- _TEXT SEGMENT_
To the addressees set forth above:

 

We have acted as special counsel to NextDecade Corporation, a Delaware corporation (the “Company”), in connection with its filing on the date hereof with the Securities and Exchange Commission (the “Commission”) of a registration statement on Form S‑3 (as amended, the “Registration Statement”), including a base prospectus (the “Base Prospectus”), which provides that it will be supplemented by one or more prospectus supplements (each such prospectus supplement, together with the Base Prospectus, a “Prospectus”), under the Securities Act of 1933, as amended (the “Act”), relating to the resale from time to time by the selling stockholders named in the Registration Statement of up to 5,835,277 shares (the “Shares”) of the Company’s common stock, $0.0001 par value per share (“Common Stock”), that are issued and outstanding as of the date hereof.

 

This opinion is being furnished in connection with the requirements of Item 601(b)(5) of Regulation S-K under the Act, and no opinion is expressed herein as to any matter pertaining to the contents of the Registration Statement or related applicable Prospectus, other than as expressly stated herein with respect to the issue of the Shares.

- _ACTION ITEM 1_
Transcribe everything in the opinion letter above from "This opinion is" down to "of the Shares.".
- _ACTION ITEM 2_
Go on with the opinion letter on the registration of NextDecade Corporation shares, picking up after its final sentence.

- _EXCERPTED RECORDS_
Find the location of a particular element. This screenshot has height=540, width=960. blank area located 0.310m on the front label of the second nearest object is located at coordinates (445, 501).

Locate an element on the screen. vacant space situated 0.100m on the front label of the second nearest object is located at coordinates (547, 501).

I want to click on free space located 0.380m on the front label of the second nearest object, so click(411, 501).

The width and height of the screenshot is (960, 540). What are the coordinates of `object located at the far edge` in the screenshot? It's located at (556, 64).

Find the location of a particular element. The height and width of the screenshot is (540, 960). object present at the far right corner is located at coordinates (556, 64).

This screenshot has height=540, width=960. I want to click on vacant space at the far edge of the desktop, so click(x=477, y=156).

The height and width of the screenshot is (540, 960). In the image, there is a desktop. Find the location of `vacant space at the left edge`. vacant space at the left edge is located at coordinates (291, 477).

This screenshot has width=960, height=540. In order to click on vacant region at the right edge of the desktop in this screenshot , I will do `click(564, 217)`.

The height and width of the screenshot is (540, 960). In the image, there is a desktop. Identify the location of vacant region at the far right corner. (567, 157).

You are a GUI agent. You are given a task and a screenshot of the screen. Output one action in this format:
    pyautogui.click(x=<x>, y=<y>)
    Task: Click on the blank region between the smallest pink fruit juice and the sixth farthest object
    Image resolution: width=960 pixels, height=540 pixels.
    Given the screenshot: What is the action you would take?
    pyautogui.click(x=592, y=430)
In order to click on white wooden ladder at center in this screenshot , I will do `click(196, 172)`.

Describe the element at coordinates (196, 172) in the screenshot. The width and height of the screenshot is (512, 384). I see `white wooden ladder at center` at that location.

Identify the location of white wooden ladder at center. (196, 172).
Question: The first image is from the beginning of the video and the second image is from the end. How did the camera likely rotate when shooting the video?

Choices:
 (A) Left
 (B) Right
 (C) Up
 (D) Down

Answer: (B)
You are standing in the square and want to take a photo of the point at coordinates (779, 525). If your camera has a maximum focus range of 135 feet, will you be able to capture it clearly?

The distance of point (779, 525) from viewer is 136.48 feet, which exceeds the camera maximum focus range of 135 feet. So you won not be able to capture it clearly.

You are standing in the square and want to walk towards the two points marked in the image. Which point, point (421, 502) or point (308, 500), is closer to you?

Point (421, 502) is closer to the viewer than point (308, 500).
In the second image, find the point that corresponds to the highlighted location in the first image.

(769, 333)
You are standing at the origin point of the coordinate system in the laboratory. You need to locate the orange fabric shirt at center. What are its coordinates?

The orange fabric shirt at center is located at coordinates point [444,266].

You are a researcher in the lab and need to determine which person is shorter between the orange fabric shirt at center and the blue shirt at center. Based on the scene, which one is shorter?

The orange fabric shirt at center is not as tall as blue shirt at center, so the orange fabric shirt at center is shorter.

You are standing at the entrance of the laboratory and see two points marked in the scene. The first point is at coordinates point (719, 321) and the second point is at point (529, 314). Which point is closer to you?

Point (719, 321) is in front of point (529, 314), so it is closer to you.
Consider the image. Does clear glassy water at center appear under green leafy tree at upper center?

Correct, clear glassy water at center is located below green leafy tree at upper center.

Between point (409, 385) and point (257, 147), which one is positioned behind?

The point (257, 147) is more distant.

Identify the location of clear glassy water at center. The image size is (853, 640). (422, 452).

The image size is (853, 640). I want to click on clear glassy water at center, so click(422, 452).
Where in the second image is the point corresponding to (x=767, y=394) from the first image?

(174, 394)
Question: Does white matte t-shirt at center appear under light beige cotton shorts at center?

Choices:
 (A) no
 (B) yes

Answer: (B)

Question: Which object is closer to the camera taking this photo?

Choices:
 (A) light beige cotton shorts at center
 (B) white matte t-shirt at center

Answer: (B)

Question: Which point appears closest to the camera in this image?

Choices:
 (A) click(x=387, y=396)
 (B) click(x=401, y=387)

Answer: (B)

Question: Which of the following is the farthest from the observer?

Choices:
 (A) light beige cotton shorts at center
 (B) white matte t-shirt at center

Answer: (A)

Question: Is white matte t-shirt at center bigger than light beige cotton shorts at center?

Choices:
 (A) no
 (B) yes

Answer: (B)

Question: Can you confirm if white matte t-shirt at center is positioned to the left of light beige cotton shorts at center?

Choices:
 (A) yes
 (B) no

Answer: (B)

- _EXERCISE RESPONSE 1_
This opinion is being furnished in connection with the requirements of Item 601(b)(5) of Regulation S-K under the Act, and no opinion is expressed herein as to any matter pertaining to the contents of the Registration Statement or related applicable Prospectus, other than as expressly stated herein with respect to the issue of the Shares.

- _EXERCISE RESPONSE 2_
As such counsel, we have examined such matters of fact and questions of law as we have considered appropriate for purposes of this letter. With your consent, we have relied upon certificates and other assurances of officers of the Company and others as to factual matters without having independently verified such factual matters. We are opining herein as to the General Corporation Law of the State of Delaware, and we express no opinion with respect to the applicability thereto, or the effect thereon, of the laws of any other jurisdiction or, in the case of Delaware ,any other laws, or as to any matters of municipal law or the laws of any local agencies within any state.

 

Subject to the foregoing and the other matters set forth herein, it is our opinion that, as of the date hereof, the Shares have been duly authorized by all necessary corporate action of the Company and validly issued, fully paid and nonassessable.

 

This opinion is for your benefit in connection with the Registration Statement and may be relied upon by you and by persons entitled to rely upon it pursuant to the applicable provisions of the Act. We consent to your filing this opinion as an exhibit to the Registration Statement and to the reference to our firm contained in the Prospectus under the heading “Legal Matters.” In giving such consent, we do not thereby admit that we are in the category of persons whose consent is required under Section 7 of the Act or the rules and regulations of the Commission thereunder.